Millsap could become Jazz's loan ranger
Brother, can you spare $10.3 million?
While Utah Jazz CEO Greg Miller, president Randy Rigby and vice president of basketball operations Kevin O'Connor haven't hit the streets and started panhandling in search of the quick cash they need to keep Paul Millsap, the team's decision-makers have been exploring urgent ways to raise money.
The solution, apparently, could come in the form of a bank loan.
The Jazz have until the end of the week to match the four-year, $32 million offer sheet that Millsap signed with the Portland Trail Blazers and keep with young power forward in Utah.
The total amount of the offer did not blindside the Jazz, team officials have said. But the tricky part about matching it -- as least from the perspective of a small-market team like the Jazz -- is that Millsap must receive $10.3 million within one week.
Portland's offer mandates an immediate payout of a $5.6 million signing bonus -- the most allowed under NBA collective bargaining agreement rules -- and $4.7 million of his first-year salary.
That's a total of $10.3 million.
For an owner like Portland's Paul Allen, coming up with that kind of money in a hurry isn't a problem.
Allen is the co-founder of Microsoft who also owns the NFL's Seattle Seahawks and Major League Soccer's Seattle Sounders.
In 2007, Forbes magazine estimated Allen's net worth at $18 billion, making him the 19th wealthiest person in the world.
Although the global economic crisis has hurt Allen -- Forbes estimates he is currently worth a mere $10.5 billion -- he still has enough resources to effortlessly hand Millsap a $10.3 million check.
For Miller, Rigby, O'Connor and the Jazz, such a one-time payout won't be as easy to digest.
So, how do the Jazz come up with $10.3 million in cash, assuming they want to keep Millsap under contract?
Like John Q. Fan and most other NBA teams, the Jazz do not have the money sitting in a desk drawer at Miller's Jordan Commons office or tucked away in a savings account, waiting for the proverbial rainy day.

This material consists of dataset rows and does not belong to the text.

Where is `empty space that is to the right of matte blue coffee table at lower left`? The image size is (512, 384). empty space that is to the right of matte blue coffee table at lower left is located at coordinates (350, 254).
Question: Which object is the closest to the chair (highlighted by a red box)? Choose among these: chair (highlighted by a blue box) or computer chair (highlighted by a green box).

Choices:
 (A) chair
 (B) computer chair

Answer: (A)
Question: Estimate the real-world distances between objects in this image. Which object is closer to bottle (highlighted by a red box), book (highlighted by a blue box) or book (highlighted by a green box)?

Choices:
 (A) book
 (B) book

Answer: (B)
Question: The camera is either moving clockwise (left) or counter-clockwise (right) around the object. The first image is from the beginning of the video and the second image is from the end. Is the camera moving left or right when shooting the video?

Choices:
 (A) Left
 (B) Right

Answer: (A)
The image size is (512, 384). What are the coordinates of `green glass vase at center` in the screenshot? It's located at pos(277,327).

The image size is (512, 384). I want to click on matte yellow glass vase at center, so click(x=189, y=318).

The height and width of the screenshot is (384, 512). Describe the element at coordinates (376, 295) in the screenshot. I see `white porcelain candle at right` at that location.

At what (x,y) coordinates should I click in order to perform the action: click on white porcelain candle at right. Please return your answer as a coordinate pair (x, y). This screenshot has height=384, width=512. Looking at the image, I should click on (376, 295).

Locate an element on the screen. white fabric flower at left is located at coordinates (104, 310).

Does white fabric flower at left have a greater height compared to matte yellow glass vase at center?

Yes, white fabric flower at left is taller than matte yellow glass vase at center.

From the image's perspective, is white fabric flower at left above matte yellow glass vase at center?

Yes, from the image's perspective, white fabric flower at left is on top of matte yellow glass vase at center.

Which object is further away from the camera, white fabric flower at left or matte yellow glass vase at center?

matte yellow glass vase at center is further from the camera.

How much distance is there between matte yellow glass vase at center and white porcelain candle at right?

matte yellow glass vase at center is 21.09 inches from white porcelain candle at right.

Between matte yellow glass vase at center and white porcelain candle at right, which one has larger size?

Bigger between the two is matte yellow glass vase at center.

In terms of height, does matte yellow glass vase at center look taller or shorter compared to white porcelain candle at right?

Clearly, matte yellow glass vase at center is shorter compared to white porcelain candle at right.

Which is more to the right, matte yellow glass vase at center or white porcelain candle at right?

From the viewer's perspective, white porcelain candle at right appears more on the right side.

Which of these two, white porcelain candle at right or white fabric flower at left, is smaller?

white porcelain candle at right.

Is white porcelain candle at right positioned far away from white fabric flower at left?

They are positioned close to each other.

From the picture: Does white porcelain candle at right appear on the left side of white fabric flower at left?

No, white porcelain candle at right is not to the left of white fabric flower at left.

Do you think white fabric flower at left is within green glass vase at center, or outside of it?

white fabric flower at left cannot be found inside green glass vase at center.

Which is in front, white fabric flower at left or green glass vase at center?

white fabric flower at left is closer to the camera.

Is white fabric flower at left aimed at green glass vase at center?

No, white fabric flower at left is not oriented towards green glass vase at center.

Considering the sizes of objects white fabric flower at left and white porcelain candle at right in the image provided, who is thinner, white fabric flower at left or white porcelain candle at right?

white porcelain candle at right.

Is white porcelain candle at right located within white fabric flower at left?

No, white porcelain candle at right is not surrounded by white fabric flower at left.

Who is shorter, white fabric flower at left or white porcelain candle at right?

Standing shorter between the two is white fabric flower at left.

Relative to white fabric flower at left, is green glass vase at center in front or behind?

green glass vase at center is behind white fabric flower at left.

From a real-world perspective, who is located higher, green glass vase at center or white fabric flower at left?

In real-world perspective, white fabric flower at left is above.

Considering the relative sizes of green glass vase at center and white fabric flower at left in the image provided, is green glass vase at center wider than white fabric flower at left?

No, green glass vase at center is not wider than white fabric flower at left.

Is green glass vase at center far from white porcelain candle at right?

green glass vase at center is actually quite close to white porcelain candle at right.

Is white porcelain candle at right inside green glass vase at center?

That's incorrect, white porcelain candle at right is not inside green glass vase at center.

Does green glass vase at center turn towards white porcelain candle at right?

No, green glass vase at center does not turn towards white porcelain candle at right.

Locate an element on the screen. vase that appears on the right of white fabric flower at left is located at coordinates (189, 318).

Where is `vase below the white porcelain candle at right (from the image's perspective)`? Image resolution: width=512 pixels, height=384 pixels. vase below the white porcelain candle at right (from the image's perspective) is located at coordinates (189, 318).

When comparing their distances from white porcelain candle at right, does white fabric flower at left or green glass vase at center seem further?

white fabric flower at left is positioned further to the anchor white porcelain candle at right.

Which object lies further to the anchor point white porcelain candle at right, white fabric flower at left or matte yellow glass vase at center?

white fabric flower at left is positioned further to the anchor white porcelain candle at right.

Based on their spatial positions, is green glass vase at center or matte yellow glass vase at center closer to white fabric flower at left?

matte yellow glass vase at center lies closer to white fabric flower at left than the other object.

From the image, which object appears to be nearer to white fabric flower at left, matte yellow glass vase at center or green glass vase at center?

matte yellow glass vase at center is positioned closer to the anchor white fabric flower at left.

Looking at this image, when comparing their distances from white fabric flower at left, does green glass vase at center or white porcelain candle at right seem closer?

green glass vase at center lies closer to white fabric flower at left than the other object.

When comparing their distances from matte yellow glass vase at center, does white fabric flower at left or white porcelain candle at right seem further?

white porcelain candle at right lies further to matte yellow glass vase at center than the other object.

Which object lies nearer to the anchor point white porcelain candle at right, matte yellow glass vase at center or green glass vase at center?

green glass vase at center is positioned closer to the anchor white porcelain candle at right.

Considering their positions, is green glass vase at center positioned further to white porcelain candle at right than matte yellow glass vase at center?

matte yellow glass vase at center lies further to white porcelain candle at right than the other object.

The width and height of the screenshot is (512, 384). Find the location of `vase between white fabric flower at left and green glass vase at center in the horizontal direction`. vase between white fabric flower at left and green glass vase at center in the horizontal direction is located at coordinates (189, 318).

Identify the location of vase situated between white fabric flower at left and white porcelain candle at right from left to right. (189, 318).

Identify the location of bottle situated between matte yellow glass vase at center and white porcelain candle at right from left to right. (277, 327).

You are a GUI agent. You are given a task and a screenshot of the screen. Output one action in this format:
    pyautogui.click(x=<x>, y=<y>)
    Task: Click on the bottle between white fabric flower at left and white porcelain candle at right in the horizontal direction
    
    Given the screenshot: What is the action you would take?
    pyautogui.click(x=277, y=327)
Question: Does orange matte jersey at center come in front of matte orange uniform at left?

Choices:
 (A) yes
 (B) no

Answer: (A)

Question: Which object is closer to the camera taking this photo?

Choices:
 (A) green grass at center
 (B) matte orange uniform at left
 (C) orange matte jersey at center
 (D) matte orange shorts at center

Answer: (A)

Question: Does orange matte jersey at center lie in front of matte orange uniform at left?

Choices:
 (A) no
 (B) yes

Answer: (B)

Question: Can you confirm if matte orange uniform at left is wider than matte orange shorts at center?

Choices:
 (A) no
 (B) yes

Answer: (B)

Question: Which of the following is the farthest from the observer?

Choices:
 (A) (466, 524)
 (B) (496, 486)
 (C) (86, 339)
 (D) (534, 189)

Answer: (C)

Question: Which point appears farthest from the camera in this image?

Instead, Rigby said, the team can easily afford to take out of a short-term bank loan to cover the immediate cost of matching the Blazers' front-loaded offer sheet.
"With companies like the Miller Group, there are cash flow changes all the time," Rigby said. "A lot of our businesses are seasonal -- automotive and entertainment and so forth -- so this isn't anything new.
"For that reason, we have developed strong banking relationships. We have always had a very good line of credit and have been able to count on it when necessary, which is a credit to the Miller family."
For perspective on the size of the loan, consider what $10.3 million will purchase these days:
» 465 Toyota Camry SEs, at the manufacturer's suggested retail price for 2010 models;
» 16,416 round-trip airline tickets on Delta between Salt Lake International and JFK, as of Monday afternoon;
» 20,437 season tickets to the Triple-A Salt Lake Bees;
» 412,000 rounds of golf on public courses in Salt Lake County;
» 6.8 million games of bowling at Karen Pullman's, per a special rate for July, as advertised in The Salt Lake Tribune .
According to Rigby, local banks consider loans to the Jazz a good investment, with little risk.
"They are comfortable doing business with us," he said. "So we can handle something like this."
» Signs four-year, $32M offer sheet with Blazers.
» Due to get $10.3M within a week.
» Signing bonus is $5.6M, and first year's salary is $4.7M.
» Jazz consider bank loan to meet match Portland's offer.